Set down the listing exactly as given, minus images.

===== GIVEN RECORDS

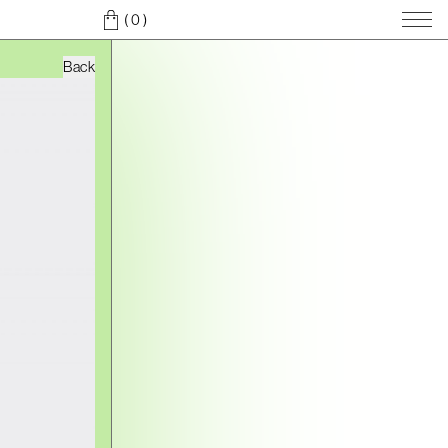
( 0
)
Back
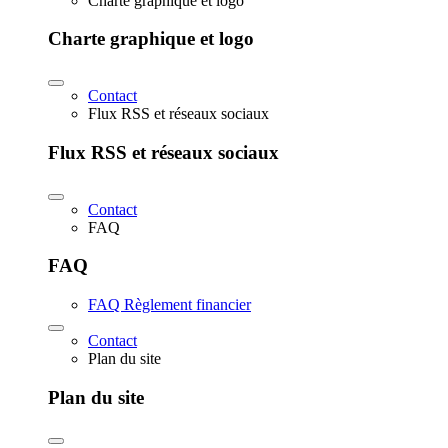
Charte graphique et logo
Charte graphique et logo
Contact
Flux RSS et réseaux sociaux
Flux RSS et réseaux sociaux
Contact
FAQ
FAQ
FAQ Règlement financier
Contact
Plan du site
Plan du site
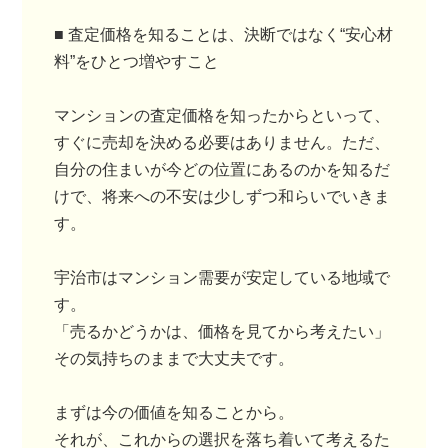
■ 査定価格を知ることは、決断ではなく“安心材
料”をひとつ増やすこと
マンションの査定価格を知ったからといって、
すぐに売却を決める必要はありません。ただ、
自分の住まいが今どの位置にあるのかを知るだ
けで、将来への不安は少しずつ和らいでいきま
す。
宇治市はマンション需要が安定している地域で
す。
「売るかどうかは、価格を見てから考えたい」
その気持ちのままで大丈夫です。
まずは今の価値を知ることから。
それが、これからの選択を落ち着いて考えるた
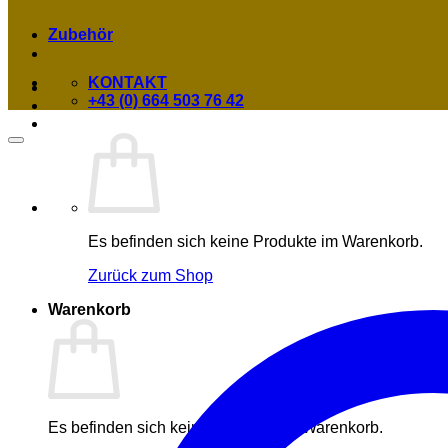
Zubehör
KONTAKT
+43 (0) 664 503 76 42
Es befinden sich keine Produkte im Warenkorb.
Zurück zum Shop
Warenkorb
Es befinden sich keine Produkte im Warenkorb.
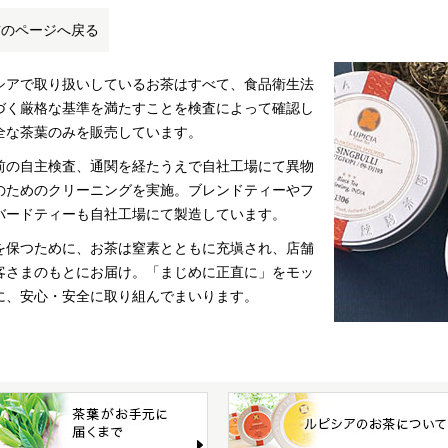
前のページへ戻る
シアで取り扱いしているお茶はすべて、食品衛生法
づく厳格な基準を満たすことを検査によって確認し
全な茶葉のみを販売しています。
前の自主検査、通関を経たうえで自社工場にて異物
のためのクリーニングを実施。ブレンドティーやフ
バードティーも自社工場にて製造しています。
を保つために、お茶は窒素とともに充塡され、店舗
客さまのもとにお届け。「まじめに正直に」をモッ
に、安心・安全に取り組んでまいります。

==========

RESPONSE BELOW:
( 0
)
Back
Charte graphique et logo
Charte graphique et logo
Contact
Flux RSS et réseaux sociaux
Flux RSS et réseaux sociaux
Contact
FAQ
FAQ
FAQ Règlement financier
Contact
Plan du site
Plan du site
■ 査定価格を知ることは、決断ではなく“安心材
料”をひとつ増やすこと
マンションの査定価格を知ったからといって、
すぐに売却を決める必要はありません。ただ、
自分の住まいが今どの位置にあるのかを知るだ
けで、将来への不安は少しずつ和らいでいきま
す。
宇治市はマンション需要が安定している地域で
す。
「売るかどうかは、価格を見てから考えたい」
その気持ちのままで大丈夫です。
まずは今の価値を知ることから。
それが、これからの選択を落ち着いて考えるた
Zubehör
KONTAKT
+43 (0) 664 503 76 42
Es befinden sich keine Produkte im Warenkorb.
Zurück zum Shop
Warenkorb
Es befinden sich keine Produkte im Warenkorb.
前のページへ戻る
シアで取り扱いしているお茶はすべて、食品衛生法
づく厳格な基準を満たすことを検査によって確認し
全な茶葉のみを販売しています。
前の自主検査、通関を経たうえで自社工場にて異物
のためのクリーニングを実施。ブレンドティーやフ
バードティーも自社工場にて製造しています。
を保つために、お茶は窒素とともに充塡され、店舗
客さまのもとにお届け。「まじめに正直に」をモッ
に、安心・安全に取り組んでまいります。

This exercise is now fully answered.